■ Exercise brief ■
Look over the lines below. Report each one that includes the string "right".

■ Provided data ■
+++
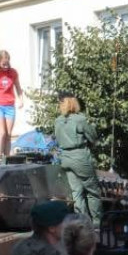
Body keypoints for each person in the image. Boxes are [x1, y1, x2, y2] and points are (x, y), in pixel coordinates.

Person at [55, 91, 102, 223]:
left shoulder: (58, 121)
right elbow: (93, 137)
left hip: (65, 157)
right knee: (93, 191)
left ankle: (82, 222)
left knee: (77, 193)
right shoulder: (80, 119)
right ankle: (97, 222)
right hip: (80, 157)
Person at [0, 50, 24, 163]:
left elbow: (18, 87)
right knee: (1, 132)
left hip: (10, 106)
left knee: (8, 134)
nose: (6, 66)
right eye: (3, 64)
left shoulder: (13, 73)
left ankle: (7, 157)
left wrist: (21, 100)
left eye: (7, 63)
+++
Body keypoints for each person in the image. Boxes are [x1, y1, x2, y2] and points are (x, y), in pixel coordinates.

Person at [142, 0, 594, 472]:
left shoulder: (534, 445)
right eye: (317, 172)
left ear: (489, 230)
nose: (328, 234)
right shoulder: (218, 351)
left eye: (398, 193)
+++
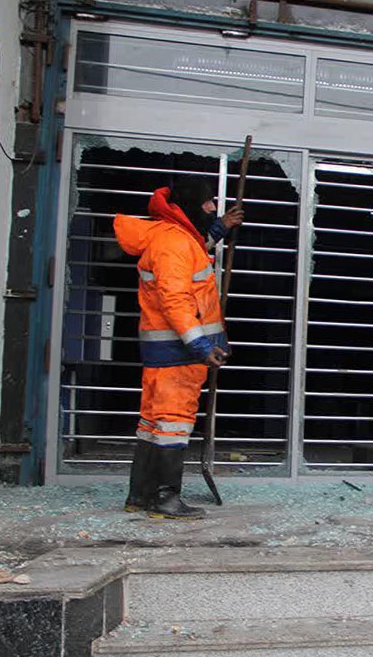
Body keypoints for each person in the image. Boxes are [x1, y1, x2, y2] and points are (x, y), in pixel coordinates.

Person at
+++
■ Solution to this task ■
right elbow: (93, 137)
right knee: (93, 191)
right shoulder: (80, 119)
right ankle: (97, 222)
right hip: (80, 157)
right knee: (1, 132)
right eye: (3, 64)
right eye: (317, 172)
right shoulder: (218, 351)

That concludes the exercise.